L'échiquier Silicon - Apple oserait enfin défier sa dépendance à TSMC
Depuis près de dix ans, Apple a bâti sa stratégie “Silicon” autour d’une relation fusionnelle et exclusive avec un seul fondeur nommé TSMC. C’était un vrai pari et d’une efficacité redoutable. Pourtant, les récents rapports de Bloomberg, confirmés dans la foulée par 9to5Mac, viennent bousculer cette certitude avec une nouvelle qui résonne comme un bouleversement discret dans l’industrie. Apprendre que Cupertino entame des discussions exploratoires avec Intel et Samsung pour la production de certaines de ses puces de série M est, à mes yeux, le signal le plus fort que l’entreprise prend enfin la menace de son hyper-concentration au sérieux.
Il ne s’agit pas, bien sûr, de claquer la porte au nez de TSMC. Les discussions n’en sont qu’à leurs balbutiements et aucune commande n’a encore été signée. La logique qui sous-tend ce mouvement s’articule sur deux axes principaux. Sur le plan géopolitique d’abord, la dépendance absolue à l’égard de Taïwan est devenue une épée de Damoclès intenable face aux tensions latentes avec la Chine.
Apple opère ici une diversification vitale. Sur le plan purement commercial ensuite, la dynamique est particulièrement intéressante. Intel, en pleine reconstruction sous la direction de Lip-Bu Tan, courtise de manière agressive la marque à la pomme pour relancer ses services de fonderie.
De son côté, Samsung dispose d’une capacité de production excédentaire indéniable et d’un savoir-faire historique, même si la firme coréenne reste un pas derrière TSMC sur les nœuds de pointe.
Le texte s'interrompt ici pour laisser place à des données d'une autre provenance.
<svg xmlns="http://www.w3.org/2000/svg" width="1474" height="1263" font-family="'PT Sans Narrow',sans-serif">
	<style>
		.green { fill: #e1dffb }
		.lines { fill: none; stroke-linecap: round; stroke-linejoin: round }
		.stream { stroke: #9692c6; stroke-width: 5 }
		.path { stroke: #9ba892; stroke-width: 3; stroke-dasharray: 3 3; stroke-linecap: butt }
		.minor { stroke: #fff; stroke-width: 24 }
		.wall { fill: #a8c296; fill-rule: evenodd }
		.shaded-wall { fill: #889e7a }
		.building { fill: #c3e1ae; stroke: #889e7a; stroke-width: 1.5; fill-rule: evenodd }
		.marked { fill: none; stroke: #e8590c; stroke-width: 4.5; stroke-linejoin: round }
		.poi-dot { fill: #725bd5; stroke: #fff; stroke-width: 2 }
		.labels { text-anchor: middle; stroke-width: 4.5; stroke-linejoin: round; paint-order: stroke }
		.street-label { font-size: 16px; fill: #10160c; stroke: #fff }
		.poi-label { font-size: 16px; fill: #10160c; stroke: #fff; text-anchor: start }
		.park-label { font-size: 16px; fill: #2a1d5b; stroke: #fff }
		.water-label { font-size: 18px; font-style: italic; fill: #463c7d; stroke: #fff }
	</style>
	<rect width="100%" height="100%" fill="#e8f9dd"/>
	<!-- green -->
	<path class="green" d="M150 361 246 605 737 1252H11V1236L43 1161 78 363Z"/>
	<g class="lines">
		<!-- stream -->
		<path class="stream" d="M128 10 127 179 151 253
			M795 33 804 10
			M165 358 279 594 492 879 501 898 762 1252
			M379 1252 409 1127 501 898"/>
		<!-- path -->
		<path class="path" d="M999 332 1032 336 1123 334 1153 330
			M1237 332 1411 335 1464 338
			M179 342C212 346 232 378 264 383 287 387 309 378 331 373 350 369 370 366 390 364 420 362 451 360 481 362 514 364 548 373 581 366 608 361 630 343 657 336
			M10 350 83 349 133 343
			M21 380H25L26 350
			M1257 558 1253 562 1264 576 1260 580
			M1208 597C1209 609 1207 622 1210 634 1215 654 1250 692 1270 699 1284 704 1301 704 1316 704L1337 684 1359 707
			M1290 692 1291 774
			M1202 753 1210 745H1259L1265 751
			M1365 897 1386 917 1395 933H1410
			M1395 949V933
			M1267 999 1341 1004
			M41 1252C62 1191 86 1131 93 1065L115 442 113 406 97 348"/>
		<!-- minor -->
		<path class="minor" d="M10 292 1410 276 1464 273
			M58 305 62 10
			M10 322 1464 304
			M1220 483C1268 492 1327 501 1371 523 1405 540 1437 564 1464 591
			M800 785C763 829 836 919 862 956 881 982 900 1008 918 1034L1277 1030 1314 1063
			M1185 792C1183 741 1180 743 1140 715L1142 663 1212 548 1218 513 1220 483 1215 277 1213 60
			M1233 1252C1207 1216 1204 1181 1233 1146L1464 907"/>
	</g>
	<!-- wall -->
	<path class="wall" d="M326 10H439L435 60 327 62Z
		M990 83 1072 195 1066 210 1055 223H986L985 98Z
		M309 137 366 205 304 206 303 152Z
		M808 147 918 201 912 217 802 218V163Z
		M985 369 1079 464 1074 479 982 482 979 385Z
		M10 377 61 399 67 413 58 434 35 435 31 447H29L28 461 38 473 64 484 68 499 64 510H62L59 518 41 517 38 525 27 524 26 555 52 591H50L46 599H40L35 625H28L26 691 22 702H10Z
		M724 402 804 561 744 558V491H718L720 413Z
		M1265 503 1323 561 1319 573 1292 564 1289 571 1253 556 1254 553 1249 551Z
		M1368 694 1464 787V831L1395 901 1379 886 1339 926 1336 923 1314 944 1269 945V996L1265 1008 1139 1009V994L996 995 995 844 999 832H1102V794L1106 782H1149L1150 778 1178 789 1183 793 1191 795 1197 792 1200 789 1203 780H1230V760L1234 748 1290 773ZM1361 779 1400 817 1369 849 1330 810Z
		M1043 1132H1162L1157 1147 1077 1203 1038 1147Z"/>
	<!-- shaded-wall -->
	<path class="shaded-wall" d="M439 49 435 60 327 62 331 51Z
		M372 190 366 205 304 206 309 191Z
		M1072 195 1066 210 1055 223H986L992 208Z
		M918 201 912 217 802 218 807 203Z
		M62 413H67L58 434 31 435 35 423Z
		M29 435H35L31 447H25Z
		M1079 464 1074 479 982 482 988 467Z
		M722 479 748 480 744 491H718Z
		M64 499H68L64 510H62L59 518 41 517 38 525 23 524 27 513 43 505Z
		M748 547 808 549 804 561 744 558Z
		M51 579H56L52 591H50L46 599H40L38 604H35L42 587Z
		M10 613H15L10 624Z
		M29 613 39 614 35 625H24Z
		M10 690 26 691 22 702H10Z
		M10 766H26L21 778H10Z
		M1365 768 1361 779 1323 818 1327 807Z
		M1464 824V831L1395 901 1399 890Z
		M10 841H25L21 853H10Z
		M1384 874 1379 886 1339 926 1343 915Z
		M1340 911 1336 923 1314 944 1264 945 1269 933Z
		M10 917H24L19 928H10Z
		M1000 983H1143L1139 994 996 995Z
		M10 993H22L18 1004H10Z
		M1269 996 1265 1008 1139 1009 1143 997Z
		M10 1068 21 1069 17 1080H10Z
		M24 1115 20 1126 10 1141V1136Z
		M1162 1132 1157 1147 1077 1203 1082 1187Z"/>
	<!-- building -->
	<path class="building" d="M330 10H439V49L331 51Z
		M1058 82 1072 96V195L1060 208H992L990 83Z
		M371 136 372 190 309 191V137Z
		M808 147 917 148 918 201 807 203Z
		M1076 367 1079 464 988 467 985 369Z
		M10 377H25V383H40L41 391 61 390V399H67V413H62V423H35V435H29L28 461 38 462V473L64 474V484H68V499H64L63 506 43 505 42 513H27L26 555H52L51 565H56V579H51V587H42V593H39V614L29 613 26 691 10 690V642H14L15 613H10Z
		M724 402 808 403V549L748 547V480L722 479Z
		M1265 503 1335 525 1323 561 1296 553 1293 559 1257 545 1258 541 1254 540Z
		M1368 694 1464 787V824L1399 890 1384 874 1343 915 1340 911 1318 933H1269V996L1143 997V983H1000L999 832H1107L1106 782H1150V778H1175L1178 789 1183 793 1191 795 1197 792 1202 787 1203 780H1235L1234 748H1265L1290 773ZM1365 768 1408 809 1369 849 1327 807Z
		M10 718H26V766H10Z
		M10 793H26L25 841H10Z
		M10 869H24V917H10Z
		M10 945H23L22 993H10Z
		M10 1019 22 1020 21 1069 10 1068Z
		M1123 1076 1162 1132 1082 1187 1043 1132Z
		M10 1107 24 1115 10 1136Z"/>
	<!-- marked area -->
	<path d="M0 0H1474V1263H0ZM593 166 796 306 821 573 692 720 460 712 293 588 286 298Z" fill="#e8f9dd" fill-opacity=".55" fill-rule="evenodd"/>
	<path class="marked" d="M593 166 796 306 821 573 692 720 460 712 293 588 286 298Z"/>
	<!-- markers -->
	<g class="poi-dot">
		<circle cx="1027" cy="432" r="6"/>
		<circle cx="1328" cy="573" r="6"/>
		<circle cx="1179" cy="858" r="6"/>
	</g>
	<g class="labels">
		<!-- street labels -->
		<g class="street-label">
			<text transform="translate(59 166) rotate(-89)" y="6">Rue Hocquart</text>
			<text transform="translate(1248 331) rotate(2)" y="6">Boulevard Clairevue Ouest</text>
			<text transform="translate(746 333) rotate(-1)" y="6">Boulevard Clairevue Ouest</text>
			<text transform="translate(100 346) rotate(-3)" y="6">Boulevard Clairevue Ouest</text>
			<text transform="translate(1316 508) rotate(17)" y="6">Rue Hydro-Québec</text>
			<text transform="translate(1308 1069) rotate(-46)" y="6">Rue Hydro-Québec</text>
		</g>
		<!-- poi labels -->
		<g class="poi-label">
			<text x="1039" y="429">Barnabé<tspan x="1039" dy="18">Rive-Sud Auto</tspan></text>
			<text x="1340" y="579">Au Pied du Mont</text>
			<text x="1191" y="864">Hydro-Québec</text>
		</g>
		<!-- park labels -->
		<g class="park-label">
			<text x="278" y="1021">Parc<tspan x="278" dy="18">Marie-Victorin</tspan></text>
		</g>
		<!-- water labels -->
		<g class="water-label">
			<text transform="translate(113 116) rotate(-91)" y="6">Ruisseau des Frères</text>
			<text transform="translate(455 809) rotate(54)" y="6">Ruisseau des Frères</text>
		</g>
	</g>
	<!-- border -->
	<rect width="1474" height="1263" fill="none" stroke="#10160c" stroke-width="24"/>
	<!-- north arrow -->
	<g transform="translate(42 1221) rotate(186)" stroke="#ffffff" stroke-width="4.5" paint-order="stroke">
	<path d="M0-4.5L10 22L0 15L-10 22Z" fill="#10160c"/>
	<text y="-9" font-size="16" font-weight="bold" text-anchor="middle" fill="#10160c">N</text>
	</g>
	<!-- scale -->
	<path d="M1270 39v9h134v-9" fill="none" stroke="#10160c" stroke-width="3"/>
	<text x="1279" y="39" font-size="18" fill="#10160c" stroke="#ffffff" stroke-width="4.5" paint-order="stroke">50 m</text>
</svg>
Ces deux géants ont cruellement besoin d’Apple, ce qui confère à la société de Tim Cook un levier de négociation tout simplement exceptionnel.
Si l’on décortique les prévisions, le scénario le plus plausible relève d’une transition segmentée. Je m’attends à ce qu’Apple confie à Intel ou Samsung la production de puces de série M d’entrée de gamme, destinées par exemple aux MacBook Air ou aux iPad Pro à volume moyen, tout en conservant l’excellence technologique de TSMC pour ses processeurs les plus performants.
Les premières livraisons issues de ces nouvelles alliances ne verraient pas le jour avant le deuxième ou troisième trimestre 2027, signe que l’urgence se conjugue avec une prudence calculée. Apple nourrit en effet des inquiétudes légitimes quant à la faculté de ses nouveaux partenaires potentiels à égaler les normes de rendement, de performance et de respect des délais auxquelles TSMC l’a habituée.
C’est d’ailleurs le véritable nœud du problème. Le rendement. Si Intel et Samsung se rapprochent incontestablement de la qualité de TSMC pour l’horizon 2026, l’écart n’est toujours pas totalement comblé. Pour une entreprise qui expédie historiquement des dizaines de millions de puces par an et qui exige une constance absolue, la moindre variation de rendement se traduit par des coûts immenses et une altération de l’expérience client.
Le contexte actuel rend cette équation encore plus compliquée et urgente. Apple a dû augmenter, il y a quelques jours, le prix d’entrée de son Mac mini, la demande massive liée aux fonctionnalités d’IA ayant épuisé les stocks des configurations supérieures. Cette pression sur la chaîne d’approvisionnement rend la diversification indispensable, mais paradoxalement très risquée. Un défaut de rendement chez un nouveau partenaire de fabrication ne ferait qu’aggraver, plutôt que de soulager, les contraintes d’approvisionnement auxquelles le géant américain fait déjà face.
Ces révélations ne changeront probablement pas la feuille de route d’Apple à court terme, mais le message envoyé à l’industrie est d’une portée capitale. Pour la première fois dans son ère moderne, la marque laisse entendre publiquement que sa relation avec TSMC n’est plus traitée comme intouchable ou singulière.
J’attends de voir si Intel ou Samsung parviendra à annoncer un contrat important incluant Apple au cours des 12 à 24 prochains mois. Si tel est le cas, cette thèse de diversification sera passée de la simple exploration à une réalité commerciale concrète. Dans le cas contraire, nous nous souviendrons de ces discussions comme d’un simple coup de maître psychologique, un pion subtilement avancé sur l’échiquier des négociations de Cupertino avec son fournisseur primordial.